Зигмунд знал, что ступает по тонкому льду. Он надолго отложил рукопись, но проблема продолжала волновать его.
Он всегда наслаждался перепиской. В дни, когда он был отверженным, переписка для него служила главной опорой. Ныне, когда он принимал лишь немногих гостей и вел всего три сеанса психоанализа в день, у него в достатке было времени и энергии, чтобы писать письма. Он писал Арнольду Цвейгу, романом которого «Спор об унтере Грише» он восхищался:
«У меня еще такая большая способность наслаждаться, что я недоволен навязанной мне отставкой. В Вене неприятная зима, и я месяцами не выходил на улицу. Мне трудно приспособиться к роли героя, страдающего за человечество, которую Вы любезно приписали мне. Настроение плохое, мне мало что нравится, самокритика стала еще более острой. Я поставил бы ей диагноз старческой депрессии. Я вижу, как над миром, даже моим крохотным миром, сгущаются тучи бедствий. Я должен напомнить себе о светлом пятне: моя дочь Анна совершила прекрасные аналитические открытия в настоящее время и, как мне говорят, мастерски читает лекции. Это – предостережение не думать, что мир кончается с моей смертью».

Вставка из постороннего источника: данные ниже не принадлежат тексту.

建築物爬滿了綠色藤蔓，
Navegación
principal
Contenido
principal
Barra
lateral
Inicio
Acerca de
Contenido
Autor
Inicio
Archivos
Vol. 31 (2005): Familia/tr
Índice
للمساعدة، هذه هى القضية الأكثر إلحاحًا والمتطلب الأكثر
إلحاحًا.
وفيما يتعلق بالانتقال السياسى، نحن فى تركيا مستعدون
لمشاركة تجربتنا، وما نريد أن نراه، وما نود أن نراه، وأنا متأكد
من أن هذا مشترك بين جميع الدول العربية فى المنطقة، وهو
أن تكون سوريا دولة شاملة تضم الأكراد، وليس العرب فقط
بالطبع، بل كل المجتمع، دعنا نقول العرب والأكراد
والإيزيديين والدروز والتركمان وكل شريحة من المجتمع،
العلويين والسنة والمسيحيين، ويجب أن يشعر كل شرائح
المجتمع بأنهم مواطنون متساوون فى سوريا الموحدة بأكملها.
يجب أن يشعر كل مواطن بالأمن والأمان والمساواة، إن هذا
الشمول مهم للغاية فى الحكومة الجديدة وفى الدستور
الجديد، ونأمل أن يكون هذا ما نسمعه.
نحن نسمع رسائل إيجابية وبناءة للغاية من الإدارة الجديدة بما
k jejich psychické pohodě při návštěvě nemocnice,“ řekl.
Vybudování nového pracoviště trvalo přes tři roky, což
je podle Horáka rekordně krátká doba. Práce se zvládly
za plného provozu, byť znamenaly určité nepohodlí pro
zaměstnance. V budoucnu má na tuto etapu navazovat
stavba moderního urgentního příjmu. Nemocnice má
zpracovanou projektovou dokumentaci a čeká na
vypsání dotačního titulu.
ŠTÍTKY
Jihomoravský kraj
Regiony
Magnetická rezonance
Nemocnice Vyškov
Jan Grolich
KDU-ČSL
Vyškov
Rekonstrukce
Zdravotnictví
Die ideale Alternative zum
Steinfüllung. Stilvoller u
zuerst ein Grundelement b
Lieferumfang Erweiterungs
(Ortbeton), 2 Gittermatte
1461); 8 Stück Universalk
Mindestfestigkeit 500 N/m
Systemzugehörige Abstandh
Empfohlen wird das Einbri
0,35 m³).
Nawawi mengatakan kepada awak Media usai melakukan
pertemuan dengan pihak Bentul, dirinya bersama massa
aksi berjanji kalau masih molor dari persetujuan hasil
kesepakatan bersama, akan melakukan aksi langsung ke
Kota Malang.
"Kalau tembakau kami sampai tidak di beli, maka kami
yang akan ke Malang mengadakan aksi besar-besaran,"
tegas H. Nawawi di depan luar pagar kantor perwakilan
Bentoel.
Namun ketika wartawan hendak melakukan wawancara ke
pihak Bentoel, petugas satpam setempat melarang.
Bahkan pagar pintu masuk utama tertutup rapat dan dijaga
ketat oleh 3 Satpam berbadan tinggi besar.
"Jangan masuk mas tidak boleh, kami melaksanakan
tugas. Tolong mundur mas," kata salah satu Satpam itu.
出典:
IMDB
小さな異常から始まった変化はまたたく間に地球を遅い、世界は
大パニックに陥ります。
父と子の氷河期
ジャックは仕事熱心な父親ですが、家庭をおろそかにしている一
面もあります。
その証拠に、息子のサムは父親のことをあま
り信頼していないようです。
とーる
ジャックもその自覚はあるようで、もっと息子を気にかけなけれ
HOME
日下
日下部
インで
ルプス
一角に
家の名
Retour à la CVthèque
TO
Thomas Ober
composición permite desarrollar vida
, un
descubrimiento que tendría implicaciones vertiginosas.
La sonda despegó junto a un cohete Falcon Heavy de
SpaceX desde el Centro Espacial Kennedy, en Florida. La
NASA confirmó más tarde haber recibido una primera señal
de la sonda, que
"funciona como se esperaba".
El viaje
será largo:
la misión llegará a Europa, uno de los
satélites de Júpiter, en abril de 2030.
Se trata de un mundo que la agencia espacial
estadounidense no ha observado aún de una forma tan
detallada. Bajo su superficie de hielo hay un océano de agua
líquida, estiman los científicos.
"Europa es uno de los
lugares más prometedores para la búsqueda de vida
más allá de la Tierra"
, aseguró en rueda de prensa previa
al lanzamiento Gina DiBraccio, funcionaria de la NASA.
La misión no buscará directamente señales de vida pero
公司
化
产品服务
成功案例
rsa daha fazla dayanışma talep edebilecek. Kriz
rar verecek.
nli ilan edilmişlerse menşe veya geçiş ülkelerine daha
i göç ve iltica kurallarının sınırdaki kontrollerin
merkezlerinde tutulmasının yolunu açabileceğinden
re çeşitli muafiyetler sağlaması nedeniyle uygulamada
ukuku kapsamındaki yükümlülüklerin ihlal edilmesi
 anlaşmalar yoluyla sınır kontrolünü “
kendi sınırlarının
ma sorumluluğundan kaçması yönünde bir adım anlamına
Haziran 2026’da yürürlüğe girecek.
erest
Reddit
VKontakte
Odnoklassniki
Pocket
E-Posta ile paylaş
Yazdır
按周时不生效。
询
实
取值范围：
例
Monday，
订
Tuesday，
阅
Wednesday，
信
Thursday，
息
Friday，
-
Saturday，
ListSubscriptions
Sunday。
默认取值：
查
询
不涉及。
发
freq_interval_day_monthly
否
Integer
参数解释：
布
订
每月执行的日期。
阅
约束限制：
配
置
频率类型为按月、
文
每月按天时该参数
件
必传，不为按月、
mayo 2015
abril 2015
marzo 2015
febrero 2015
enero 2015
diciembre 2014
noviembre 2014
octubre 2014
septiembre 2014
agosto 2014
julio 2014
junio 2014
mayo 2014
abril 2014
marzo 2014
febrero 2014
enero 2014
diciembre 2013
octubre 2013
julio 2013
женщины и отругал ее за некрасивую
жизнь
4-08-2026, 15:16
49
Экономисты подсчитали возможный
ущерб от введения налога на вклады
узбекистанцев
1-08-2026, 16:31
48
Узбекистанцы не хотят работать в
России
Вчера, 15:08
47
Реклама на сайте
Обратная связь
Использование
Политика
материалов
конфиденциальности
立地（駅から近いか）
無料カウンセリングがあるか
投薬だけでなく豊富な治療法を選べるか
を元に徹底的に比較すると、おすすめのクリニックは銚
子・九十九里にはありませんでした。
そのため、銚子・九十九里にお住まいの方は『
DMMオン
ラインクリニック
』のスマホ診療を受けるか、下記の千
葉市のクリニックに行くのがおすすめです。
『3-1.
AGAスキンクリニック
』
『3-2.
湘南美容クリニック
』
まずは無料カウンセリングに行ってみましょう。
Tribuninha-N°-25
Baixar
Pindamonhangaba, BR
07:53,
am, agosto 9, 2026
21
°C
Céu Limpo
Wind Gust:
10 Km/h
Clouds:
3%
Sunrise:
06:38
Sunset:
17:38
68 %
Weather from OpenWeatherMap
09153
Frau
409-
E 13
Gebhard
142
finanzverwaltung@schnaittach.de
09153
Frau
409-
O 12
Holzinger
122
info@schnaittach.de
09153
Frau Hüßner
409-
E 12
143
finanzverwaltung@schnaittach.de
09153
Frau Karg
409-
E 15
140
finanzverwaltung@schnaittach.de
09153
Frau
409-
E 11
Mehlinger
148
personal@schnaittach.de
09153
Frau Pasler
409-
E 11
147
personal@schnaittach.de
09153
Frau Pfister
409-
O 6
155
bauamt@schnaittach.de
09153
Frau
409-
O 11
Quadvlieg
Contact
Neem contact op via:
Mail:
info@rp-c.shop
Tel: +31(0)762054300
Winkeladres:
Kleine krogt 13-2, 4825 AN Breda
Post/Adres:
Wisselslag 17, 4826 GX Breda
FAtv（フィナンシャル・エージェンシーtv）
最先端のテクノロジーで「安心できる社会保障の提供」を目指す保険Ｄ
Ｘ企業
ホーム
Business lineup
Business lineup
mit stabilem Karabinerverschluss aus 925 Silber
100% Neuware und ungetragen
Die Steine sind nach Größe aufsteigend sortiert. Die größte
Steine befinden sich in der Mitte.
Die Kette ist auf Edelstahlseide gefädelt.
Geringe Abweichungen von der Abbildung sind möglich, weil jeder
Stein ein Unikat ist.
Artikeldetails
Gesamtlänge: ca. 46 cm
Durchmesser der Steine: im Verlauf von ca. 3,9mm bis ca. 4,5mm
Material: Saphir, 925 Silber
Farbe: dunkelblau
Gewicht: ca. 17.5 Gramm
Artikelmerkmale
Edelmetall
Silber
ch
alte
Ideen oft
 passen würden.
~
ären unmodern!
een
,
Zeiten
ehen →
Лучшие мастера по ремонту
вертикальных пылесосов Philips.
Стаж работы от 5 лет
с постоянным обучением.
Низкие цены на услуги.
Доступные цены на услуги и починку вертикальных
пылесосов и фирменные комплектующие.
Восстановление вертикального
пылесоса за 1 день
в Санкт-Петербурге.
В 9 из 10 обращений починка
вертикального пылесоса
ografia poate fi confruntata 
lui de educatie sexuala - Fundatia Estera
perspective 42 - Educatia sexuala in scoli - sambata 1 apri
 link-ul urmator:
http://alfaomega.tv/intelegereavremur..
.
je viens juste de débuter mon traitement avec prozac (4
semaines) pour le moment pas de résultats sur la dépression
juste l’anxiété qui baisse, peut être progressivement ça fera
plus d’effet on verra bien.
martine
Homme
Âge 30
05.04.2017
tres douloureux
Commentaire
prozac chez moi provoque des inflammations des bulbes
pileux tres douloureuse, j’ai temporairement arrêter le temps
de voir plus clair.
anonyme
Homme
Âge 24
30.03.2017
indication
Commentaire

В похожем приятном тоне было написано письмо, полученное от Альберта Эйнштейна, нашедшего пристанище в Принстонском университете:
«Уважаемый господин Фрейд!
Счастлив, что нынешнему поколению повезло иметь возможность выразить свое уважение и признательность Вам как одному из величайших учителей. Вы, несомненно, не облегчили скептикам задачу прийти к независимому суждению. Лишь в последнее время я сумел понять умозрительную силу Вашего образа мышления и его огромное воздействие на современное миросозерцание, не будучи, однако, в состоянии сформировать определенное мнение относительно содержащейся в нем истины. Не так давно тем не менее я услышал о нескольких примерах, не столь важных самих по себе, которые, по моему мнению, могут быть объяснены только теорией подавления. Я был рад тому, что их нашел, ибо всегда приятно, когда великая и красивая концепция оказывается созвучной реальности».
Напряженно продвигаясь к восьмидесяти годам, ощущая потерю столь многих ушедших в иной мир друзей, он подошел к такой точке в своей жизни, когда был готов простить отколовшихся в прошлом и теперь. Оставался лишь один нарыв.
Эдуард Пишон, зять Пьера Жане, дружественно настроенный к Зигмунду, обратился с просьбой, может ли Жане навестить его. С самого начала Жане был последовательным и суровым критиком психоанализа. Фрейд написал Марии Бонапарт:
«Нет, не хочу видеть Жане. Я не могу удержаться от упрека в его адрес за то, что он вел себя несправедливо в отношении психоанализа, а также меня лично и никогда не исправил содеянного. Было достаточно глупо с его стороны заявить, что идея сексуальной этиологии неврозов могла возникнуть лишь в атмосфере города, подобного Вене. Затем, когда французские авторы пустили в ход клевету, будто я слушал его лекции и украл его идеи, он мог одним своим словом положить конец таким разговорам, ведь я никогда не видел его и не слышал его имени во времена Шарко. Такого слова он не сказал».